The majority of this aid supported international non-governmental organisations (INGOs) or CSOs based in the donor country. In 2014, 8% of gender focused aid to civil society went directly to CSOs in developing countries. Little was reported as going directly to women’s rights organisations. Where resources are reaching women’s rights organisations, they are typically small-scale and short-term. Small amounts of money can stimulate learning and innovation, but they do not enable vital expansion, scale-up and strengthening of organisational and operational capacity. Reaching women’s rights organisations takes deliberate effort and an intentional approach that builds support for women’s groups into the structure of funding mechanisms.

Key Findings:

  1. Reaching women’s rights organisations takes deliberate effort and an intentional approach that builds support for women’s groups into the structure of funding mechanisms.

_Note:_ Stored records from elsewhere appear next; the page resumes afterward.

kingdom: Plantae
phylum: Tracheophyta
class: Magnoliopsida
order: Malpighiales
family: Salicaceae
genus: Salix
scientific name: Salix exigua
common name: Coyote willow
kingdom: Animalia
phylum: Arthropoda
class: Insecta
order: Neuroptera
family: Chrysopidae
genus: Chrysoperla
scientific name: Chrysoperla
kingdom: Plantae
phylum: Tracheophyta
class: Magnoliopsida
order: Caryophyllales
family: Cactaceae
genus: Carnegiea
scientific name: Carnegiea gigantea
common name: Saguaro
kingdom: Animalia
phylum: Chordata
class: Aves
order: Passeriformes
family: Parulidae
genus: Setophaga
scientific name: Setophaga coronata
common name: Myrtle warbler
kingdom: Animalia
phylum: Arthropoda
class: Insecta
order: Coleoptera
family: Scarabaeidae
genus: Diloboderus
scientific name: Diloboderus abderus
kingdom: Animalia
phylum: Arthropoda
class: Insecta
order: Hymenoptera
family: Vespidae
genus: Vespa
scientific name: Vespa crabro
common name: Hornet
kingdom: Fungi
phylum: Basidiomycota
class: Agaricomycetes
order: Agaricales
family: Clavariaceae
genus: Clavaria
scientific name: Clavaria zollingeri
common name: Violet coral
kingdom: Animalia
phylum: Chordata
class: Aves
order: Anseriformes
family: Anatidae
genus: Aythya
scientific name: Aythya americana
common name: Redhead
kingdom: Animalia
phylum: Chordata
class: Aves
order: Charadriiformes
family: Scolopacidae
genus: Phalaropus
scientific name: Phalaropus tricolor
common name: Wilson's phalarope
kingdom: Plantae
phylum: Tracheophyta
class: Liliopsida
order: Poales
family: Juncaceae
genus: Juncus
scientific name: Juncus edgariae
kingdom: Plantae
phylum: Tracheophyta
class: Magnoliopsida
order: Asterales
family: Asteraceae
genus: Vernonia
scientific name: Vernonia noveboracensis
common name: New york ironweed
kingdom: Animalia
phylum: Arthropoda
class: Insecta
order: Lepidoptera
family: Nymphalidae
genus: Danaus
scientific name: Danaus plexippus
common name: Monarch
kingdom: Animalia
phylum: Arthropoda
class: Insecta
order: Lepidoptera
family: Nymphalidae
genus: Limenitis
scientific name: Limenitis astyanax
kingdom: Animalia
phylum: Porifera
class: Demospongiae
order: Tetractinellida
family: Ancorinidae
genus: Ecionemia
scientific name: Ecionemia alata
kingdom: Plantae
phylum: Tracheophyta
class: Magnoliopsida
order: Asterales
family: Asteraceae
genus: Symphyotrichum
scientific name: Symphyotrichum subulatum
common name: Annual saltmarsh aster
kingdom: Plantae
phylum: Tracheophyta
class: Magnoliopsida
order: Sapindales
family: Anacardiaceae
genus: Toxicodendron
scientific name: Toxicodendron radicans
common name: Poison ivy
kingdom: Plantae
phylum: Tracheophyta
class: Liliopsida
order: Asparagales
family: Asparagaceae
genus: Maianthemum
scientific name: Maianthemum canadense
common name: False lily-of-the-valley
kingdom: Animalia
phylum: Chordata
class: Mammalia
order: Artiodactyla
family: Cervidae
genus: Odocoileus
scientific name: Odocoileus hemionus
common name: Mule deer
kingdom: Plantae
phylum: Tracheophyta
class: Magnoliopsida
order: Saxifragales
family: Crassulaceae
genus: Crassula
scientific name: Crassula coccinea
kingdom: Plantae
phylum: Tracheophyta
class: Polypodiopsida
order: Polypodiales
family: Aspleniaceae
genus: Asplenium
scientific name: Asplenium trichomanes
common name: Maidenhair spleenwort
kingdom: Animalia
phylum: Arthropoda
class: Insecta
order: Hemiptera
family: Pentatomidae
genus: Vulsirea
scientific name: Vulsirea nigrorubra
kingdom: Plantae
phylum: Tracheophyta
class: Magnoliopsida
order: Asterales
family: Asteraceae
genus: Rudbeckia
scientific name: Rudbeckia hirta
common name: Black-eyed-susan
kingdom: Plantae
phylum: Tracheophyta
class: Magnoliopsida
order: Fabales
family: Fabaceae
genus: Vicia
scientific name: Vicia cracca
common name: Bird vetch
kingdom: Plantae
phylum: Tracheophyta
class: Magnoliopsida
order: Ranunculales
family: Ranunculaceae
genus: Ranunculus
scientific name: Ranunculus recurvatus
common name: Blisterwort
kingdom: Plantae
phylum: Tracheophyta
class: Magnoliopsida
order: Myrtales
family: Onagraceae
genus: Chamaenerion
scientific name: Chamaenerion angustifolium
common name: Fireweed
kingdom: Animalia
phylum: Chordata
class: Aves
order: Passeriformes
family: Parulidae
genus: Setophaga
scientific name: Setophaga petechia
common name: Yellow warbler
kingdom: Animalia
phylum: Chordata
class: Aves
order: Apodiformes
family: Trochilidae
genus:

  1. Better monitoring is needed of how much finance reaches southern women’s rights organisations – directly and indirectly, as core and project funding – and of the quality of this support.
  1. Women’s movements require breath, depth and diversity. Donors can best fund this diversity using a mix of funding streams and mechanisms that allow partnerships with CSOs of different sizes and capabilities, working at different levels and on different issues.
  1. Investing in the infrastructure of organisations and movements is the basics of sustainability, resilience and long-term change. This requires a long-term view of partnership that builds organisational capacity through multi-year core support.
  1. Reaching the grassroots can be achieved by investing in specialist, well-anchored funding intermediaries, such as women’s funds.
  1. A proactive approach is needed to reach beyond “usual suspects”. At the country level, donors should start by identifying local champions with a specialisation in women’s rights work.
  1. Funding relationship-building, alliances and learning between women’s rights organisations, and with other social movements, is critical to strengthen collective voice, impact and sustainability. Donors can contribute by financing the co-ordination efforts required to build coalitions, investing in women’s CSO platforms and networks, and funding convenings.
  1. Politically-informed and adaptive approaches improve the effectiveness of support to women’s rights organisations.
  1. DAC donors should think big – beyond gender equality funds. The real win would be to influence large mainstream funds that can be hard for women’s rights organisations to access.
  1. DAC members can use not only financial but also non-financial means, including engaging in policy dialogue to support safe and enabling environments in which women’s rights groups are able to thrive.